» **Quoted text**:
---*---
Ashley Elizabeth Hinson (born June 27, 1983) is an American politician and journalist serving as the U.S. representative for Iowa's 2nd congressional district. She has served in the House since 2021, representing a northeastern district including Cedar Rapids, Waterloo, Cedar Falls, and Dubuque.

A member of the Republican Party, Hinson was the Iowa State Representative for the 67th district from 2017 to 2021, the first woman to represent the district. She won a seat in the United States House of Representatives in the 2020 election, narrowly defeating incumbent Democrat Abby Finkenauer. Hinson and Mariannette Miller-Meeks are the first Republican women to represent Iowa in the House.

Early life, education and career 
A native of Des Moines, Iowa, Hinson is a graduate of Valley High School in West Des Moines and the University of Southern California, where she studied broadcast journalism. She is an alumna of the Pi Beta Phi sorority. Hinson began her career as an anchor for KCRG-TV.

Iowa House of Representatives

Elections 
In 2016, Hinson ran for Iowa's 67th House District, based in Linn County, Iowa. She defeated Democrat Mark Seidl, 62.5%-37.5%.

This Cedar Rapids suburban district is very competitive. 2016 Democratic presidential nominee Hillary Clinton won it over Donald Trump by two percentage points.

In 2018, Hinson faced a competitive race against teacher Eric Gjerde. She defeated him, 52%–48%.

Committee assignments 
In the Iowa House, Hinson served on the Judiciary committee, the Public Safety committee, and the Transportation committee, which she chaired. She also served on the Transportation, Infrastructure, and Capitals Appropriations Subcommittee.

U.S. House of Representatives

Elections

2020

On May 13, 2019, Hinson filed paperwork to run against Democratic incumbent Abby Finkenauer in Iowa's 1st congressional district.
---*---
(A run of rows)
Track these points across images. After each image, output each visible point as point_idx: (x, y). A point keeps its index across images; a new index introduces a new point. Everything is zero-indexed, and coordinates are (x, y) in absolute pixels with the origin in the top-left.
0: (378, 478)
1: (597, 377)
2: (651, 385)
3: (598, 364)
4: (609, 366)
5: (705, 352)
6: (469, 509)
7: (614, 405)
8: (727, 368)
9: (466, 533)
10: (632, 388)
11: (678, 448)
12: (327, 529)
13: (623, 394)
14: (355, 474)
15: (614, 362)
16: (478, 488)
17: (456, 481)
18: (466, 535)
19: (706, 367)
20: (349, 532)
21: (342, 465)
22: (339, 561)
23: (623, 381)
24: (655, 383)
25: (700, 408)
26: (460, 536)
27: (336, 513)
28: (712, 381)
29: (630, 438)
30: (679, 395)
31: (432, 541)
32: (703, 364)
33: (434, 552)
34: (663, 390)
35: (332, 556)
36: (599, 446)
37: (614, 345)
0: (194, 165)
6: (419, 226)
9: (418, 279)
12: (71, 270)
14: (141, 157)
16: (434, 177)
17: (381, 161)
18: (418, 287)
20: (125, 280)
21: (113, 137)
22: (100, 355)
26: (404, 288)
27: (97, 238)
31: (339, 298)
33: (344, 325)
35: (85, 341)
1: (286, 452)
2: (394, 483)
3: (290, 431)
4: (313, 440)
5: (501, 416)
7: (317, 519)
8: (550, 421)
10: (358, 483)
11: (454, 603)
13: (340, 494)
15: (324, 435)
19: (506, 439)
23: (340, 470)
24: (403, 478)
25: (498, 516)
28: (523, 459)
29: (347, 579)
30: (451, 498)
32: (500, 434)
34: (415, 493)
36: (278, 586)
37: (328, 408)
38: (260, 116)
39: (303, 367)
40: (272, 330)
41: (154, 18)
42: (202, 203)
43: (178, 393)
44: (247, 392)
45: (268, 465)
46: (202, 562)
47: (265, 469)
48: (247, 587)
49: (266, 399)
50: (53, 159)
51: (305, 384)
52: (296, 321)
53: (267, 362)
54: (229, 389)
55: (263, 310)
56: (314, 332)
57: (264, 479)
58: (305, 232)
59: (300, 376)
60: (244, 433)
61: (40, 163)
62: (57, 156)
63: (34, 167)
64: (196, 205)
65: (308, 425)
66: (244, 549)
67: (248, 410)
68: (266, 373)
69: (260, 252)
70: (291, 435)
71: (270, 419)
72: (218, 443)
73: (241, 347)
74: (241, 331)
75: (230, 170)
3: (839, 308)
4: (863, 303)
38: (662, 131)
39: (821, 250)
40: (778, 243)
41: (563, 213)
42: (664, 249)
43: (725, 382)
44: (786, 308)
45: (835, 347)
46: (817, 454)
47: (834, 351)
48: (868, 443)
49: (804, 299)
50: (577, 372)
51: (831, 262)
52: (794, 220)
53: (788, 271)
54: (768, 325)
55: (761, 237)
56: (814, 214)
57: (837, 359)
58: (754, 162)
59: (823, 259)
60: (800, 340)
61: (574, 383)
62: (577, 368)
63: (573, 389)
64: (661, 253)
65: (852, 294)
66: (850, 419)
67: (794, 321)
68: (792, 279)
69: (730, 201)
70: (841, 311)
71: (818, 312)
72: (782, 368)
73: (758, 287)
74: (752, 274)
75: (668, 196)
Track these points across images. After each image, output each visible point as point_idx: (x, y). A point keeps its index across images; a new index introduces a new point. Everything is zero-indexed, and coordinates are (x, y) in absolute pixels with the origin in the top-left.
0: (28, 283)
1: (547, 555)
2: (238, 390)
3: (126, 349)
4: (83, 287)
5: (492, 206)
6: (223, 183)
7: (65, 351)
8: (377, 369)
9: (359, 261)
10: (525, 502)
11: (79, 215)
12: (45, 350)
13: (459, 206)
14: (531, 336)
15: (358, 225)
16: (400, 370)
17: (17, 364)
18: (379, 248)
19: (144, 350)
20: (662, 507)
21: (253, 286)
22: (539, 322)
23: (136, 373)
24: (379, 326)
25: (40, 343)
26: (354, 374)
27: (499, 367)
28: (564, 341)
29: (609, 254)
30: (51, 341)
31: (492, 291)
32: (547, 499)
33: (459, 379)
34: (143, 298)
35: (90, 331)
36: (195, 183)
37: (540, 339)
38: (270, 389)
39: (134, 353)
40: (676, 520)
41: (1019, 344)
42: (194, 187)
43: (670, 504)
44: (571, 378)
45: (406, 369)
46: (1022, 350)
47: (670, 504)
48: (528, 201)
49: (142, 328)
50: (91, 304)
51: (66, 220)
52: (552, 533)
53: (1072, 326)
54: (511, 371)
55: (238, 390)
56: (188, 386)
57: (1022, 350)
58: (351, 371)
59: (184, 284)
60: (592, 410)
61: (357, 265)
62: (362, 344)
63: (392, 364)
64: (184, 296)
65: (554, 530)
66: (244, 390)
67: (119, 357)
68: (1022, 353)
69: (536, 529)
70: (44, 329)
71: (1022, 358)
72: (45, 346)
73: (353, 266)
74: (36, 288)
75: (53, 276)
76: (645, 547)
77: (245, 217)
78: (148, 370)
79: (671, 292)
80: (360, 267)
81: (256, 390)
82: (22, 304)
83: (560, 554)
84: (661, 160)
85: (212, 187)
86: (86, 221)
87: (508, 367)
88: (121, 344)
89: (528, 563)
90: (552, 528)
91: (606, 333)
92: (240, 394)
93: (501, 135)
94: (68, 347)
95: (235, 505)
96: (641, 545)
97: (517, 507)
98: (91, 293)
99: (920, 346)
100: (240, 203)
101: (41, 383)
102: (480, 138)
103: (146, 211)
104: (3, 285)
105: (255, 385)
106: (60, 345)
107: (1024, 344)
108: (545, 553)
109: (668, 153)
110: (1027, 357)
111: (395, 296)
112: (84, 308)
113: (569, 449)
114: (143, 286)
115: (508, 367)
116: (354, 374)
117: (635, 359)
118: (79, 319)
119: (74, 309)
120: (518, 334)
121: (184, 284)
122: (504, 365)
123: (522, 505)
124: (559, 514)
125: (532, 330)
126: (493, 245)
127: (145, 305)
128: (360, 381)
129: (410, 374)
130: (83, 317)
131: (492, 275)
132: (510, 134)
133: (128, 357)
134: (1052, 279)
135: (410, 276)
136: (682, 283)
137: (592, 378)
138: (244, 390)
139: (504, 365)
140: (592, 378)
---*---
» **Written problem A**: According to the biography of Ashley Hinson, whom did she defeat in her 2018 race for the Iowa House, and by what margin?
» **Written problem B**: Proceed with the biography of Ashley Hinson, starting after its final sentence.

» **Result A**: She defeated teacher Eric Gjerde, 52%–48%.

» **Result B**:
The district, which encompasses 20 counties in northeastern Iowa, was flipped in the 2018 election. Hinson was announced as a "contender" by the National Republican Congressional Committee. She was endorsed by Iowa Governor Kim Reynolds and Lieutenant Governor Adam Gregg. On June 2, 2020, Hinson won the Republican primary.

Hinson focused her campaign on cutting taxes and building infrastructure. In July 2020, The New York Times reported several instances of Hinson's campaign website plagiarizing portions of articles from media outlets. Hinson said she "was unaware of the plagiarism when I reviewed drafts presented to me by staff. As a journalist I take this extremely seriously and am deeply sorry for the mistake. The staff responsible will be held accountable."

Hinson beat Finkenauer in the November general election.

2022

On October 29, 2021, most of Hinson's territory, including her home in Marion, near Cedar Rapids, became the 2nd district due to redistricting, and Hinson announced she would seek reelection there. In effect, she traded district numbers with fellow freshman Republican Mariannette Miller-Meeks. Hinson defeated Democratic nominee Liz Mathis in the general election.

Tenure 
Hinson, along with all other Senate and House Republicans, voted against the American Rescue Plan Act of 2021.

On July 19, 2022, Hinson and 46 other Republican Representatives voted for the Respect for Marriage Act, which would codify the right to same-sex marriage in federal law.

In 2022, Hinson was one of 39 Republicans to vote for the Merger Filing Fee Modernization Act of 2022, an antitrust package that would crack down on corporations for anti-competitive behavior.

Infrastructure 
In 2021, Hinson voted against the Infrastructure Investment and Jobs Act.

Social Security 
In 2020, Hilson said she was "open" to raising the retirement age for Social Security.

Committee assignments 

 Committee on Appropriations
 Subcommittee on Transportation, and Housing and Urban Development, and Related Agencies
 Subcommittee on  Homeland Security
 Committee on Budget

Caucus memberships 
Republican Study Committee

Electoral history

Personal life 
Hinson is a resident of Marion, Iowa. She is married with two children.

Hinson is a Protestant.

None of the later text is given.